Başta çekirdekler, fındık ve yer fıstığı olmak üzere kuruyemiş çeşitlerinin tüketimi, içeriğindeki mineraller ve koruyucu özellikteki doğal yağlar ile çürük oluşumunu önlerken, tükürük yapısının da güçlenmesine yardımcı olur. Bu mineral ve yağlar, diş minesini kuvvetlendirirken, dişlerin çürümelere karşı daha dirayetli olmasını sağlar.
Ağızda koku oluşumunun en önemli sebebi dişlerde oluşan çürükler ve dişeti hastalıklarıdır. Yetersiz ağız temizliği, kokulu yiyecekler ve sigara kullanımı da ağız kokusuna zemin hazırlayan diğer faktörlerdir. Ağız kokusunun önüne geçebilmek için ilk yapılması gereken ağız ve diş temizliğine dikkat etmektir. Temizliğin yanı sıra ağız kokusunu önleyen besinler de tüketilmelidir.

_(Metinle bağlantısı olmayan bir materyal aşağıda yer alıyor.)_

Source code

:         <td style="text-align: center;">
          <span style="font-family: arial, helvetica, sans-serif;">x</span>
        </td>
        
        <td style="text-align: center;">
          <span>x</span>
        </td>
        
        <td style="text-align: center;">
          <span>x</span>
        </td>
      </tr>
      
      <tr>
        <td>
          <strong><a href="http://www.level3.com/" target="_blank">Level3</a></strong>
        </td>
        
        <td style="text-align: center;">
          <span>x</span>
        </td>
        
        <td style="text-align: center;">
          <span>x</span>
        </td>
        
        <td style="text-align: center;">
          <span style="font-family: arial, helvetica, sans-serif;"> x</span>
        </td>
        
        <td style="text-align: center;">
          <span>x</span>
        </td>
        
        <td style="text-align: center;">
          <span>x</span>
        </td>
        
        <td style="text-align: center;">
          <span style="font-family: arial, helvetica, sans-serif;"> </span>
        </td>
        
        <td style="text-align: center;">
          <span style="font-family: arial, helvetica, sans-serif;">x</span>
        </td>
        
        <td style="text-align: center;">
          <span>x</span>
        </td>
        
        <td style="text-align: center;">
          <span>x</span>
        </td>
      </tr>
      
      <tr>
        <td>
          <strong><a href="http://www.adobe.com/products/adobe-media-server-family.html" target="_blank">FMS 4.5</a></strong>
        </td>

Örneğin; yemeklere ve salatalara lezzet katan maydanoz, diş ve dişeti hastalıklarına karşı koruyucu bir görev üstlenirken, ağız kokusunun giderilmesine de destek olur. Ağız içinde oluşan bakterilerle mücadele etmesiyle bilinen tarçın da ağız kokusuna karşı kullanılabilecek diğer bir alternatiftir. Tarçın, suyun ya da içeceklerin içine konularak tüketilebilir.Biberiye çiçeklerinin demlenmesiyle hazırlanabilecek çaylar ve içine eklenecek limon dilimleri de ağız kokusunu önleyecektir. Ayrıca kahve çekirdeği de ağız boşluğunda oluşan bakteri artıklarının neden olduğu kötü kokuyu yok edecektir.

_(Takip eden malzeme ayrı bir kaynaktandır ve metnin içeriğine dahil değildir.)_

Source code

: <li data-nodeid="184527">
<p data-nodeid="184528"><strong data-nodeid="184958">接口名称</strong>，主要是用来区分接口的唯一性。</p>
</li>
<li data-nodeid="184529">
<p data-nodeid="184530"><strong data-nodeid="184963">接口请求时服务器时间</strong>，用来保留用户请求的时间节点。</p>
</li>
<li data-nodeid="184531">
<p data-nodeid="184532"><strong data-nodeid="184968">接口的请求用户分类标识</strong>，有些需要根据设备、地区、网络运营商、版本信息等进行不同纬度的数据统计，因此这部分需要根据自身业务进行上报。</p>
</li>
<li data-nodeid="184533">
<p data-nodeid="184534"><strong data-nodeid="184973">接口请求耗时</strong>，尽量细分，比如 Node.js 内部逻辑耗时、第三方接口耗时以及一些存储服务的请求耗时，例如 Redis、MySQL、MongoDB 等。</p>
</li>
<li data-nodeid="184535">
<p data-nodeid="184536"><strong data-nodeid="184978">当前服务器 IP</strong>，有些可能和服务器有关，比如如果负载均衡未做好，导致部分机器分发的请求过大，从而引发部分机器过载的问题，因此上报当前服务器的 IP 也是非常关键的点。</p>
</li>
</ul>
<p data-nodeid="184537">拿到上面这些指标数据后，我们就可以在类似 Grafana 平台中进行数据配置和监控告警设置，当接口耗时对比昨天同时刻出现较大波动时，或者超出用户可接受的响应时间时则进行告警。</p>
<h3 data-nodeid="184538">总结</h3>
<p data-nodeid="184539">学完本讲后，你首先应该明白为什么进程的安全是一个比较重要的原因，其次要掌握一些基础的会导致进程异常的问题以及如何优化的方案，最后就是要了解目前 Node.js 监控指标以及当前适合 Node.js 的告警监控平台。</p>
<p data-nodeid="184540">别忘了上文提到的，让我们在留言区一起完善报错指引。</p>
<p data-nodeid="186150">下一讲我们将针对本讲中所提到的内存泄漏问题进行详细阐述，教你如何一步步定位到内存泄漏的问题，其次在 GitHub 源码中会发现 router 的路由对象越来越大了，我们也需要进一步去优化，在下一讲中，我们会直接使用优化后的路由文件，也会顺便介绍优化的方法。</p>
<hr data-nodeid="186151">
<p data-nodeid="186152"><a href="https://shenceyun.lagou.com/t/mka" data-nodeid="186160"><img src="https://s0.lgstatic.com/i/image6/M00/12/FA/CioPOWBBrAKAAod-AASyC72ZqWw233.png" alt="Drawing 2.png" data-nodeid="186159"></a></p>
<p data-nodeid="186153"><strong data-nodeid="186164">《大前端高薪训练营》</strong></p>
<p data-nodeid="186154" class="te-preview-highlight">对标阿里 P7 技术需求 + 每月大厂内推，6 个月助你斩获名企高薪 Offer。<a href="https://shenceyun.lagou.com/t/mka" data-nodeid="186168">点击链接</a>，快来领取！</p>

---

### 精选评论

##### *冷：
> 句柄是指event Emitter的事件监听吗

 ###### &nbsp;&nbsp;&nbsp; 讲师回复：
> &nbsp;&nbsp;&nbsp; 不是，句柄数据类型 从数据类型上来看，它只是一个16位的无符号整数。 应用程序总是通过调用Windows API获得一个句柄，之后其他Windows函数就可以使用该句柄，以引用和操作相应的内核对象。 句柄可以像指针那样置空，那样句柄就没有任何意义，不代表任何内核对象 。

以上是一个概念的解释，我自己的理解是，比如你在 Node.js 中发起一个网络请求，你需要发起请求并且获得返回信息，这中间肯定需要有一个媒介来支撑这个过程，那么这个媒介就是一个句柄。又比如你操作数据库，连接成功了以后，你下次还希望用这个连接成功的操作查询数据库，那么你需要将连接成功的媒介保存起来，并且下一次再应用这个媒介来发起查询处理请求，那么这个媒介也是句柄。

Balık çeşitleri, içeriğinde dişlerin sertleşmesinde destekçi olan fosfor bulundurur. Çocukların diş gelişimi için kalsiyum bakımından zengin somon ve uskumru balığı sofradan eksik edilmemelidir.

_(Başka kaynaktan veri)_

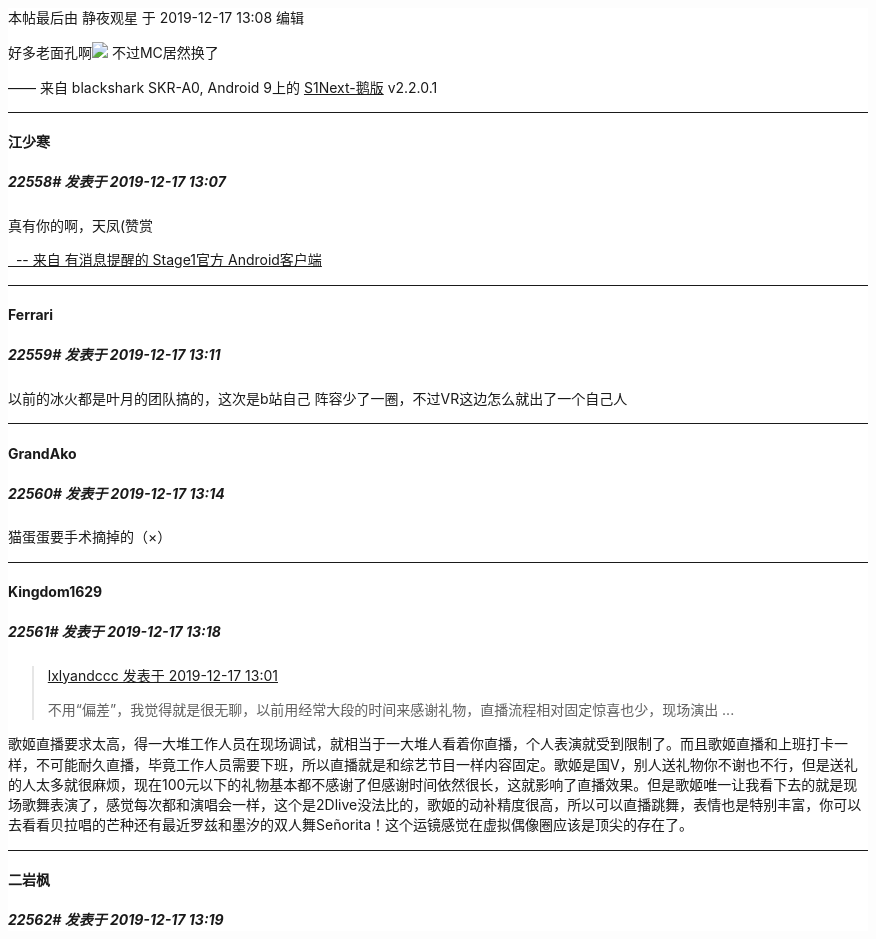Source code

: 
 本帖最后由 静夜观星 于 2019-12-17 13:08 编辑 

好多老面孔啊<img src="https://static.saraba1st.com/image/smiley/face2017/037.png" referrerpolicy="no-referrer">
不过MC居然换了

—— 来自 blackshark SKR-A0, Android 9上的 [S1Next-鹅版](https://github.com/ykrank/S1-Next/releases) v2.2.0.1


*****

####  江少寒  
##### 22558#       发表于 2019-12-17 13:07


真有你的啊，天凤(赞赏

[  -- 来自 有消息提醒的 Stage1官方 Android客户端](https://www.coolapk.com/apk/140634)


*****

####  Ferrari  
##### 22559#       发表于 2019-12-17 13:11


以前的冰火都是叶月的团队搞的，这次是b站自己
阵容少了一圈，不过VR这边怎么就出了一个自己人


*****

####  GrandAko  
##### 22560#       发表于 2019-12-17 13:14


猫蛋蛋要手术摘掉的（×）


*****

####  Kingdom1629  
##### 22561#       发表于 2019-12-17 13:18


<blockquote><a href="httphttps://bbs.saraba1st.com/2b/forum.php?mod=redirect&amp;goto=findpost&amp;pid=45891178&amp;ptid=1857164" target="_blank">lxlyandccc 发表于 2019-12-17 13:01</a>

不用“偏差”，我觉得就是很无聊，以前用经常大段的时间来感谢礼物，直播流程相对固定惊喜也少，现场演出 ...</blockquote>
歌姬直播要求太高，得一大堆工作人员在现场调试，就相当于一大堆人看着你直播，个人表演就受到限制了。而且歌姬直播和上班打卡一样，不可能耐久直播，毕竟工作人员需要下班，所以直播就是和综艺节目一样内容固定。歌姬是国V，别人送礼物你不谢也不行，但是送礼的人太多就很麻烦，现在100元以下的礼物基本都不感谢了但感谢时间依然很长，这就影响了直播效果。但是歌姬唯一让我看下去的就是现场歌舞表演了，感觉每次都和演唱会一样，这个是2Dlive没法比的，歌姬的动补精度很高，所以可以直播跳舞，表情也是特别丰富，你可以去看看贝拉唱的芒种还有最近罗兹和墨汐的双人舞Señorita！这个运镜感觉在虚拟偶像圈应该是顶尖的存在了。


*****

####  二岩枫  
##### 22562#       发表于 2019-12-17 13:19
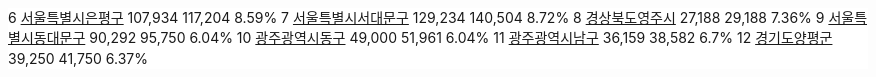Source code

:   <tr class="item">
    <td>6</td>
    <td><a href="/apt/서울특별시은평구">서울특별시은평구</a></td>
    <td>107,934</td>
    <td>117,204</td>
    <td>8.59%</td>
  </tr>

  <tr class="item">
    <td>7</td>
    <td><a href="/apt/서울특별시서대문구">서울특별시서대문구</a></td>
    <td>129,234</td>
    <td>140,504</td>
    <td>8.72%</td>
  </tr>

  <tr class="item">
    <td>8</td>
    <td><a href="/apt/경상북도영주시">경상북도영주시</a></td>
    <td>27,188</td>
    <td>29,188</td>
    <td>7.36%</td>
  </tr>

  <tr class="item">
    <td>9</td>
    <td><a href="/apt/서울특별시동대문구">서울특별시동대문구</a></td>
    <td>90,292</td>
    <td>95,750</td>
    <td>6.04%</td>
  </tr>

  <tr class="item">
    <td>10</td>
    <td><a href="/apt/광주광역시동구">광주광역시동구</a></td>
    <td>49,000</td>
    <td>51,961</td>
    <td>6.04%</td>
  </tr>

  <tr class="item">
    <td>11</td>
    <td><a href="/apt/광주광역시남구">광주광역시남구</a></td>
    <td>36,159</td>
    <td>38,582</td>
    <td>6.7%</td>
  </tr>

  <tr class="item">
    <td>12</td>
    <td><a href="/apt/경기도양평군">경기도양평군</a></td>
    <td>39,250</td>
    <td>41,750</td>
    <td>6.37%</td>
  </tr>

Ağız içerisinde oluşan bakterilerin yok edilmesine gıdaların yanı sıra bazı içeceklerin de katkısı bulunur. Bunların başında yeşil çay gelir. Yeşil çayın içeriğinde bulunan katesin maddesi bakteri savaşçısı olmasının yanında kansere karşı koruyucu özellik de taşır. Bu nedenle yeşil çay, bilhassa ağız kanserlerini önlemede etkili bir içecektir.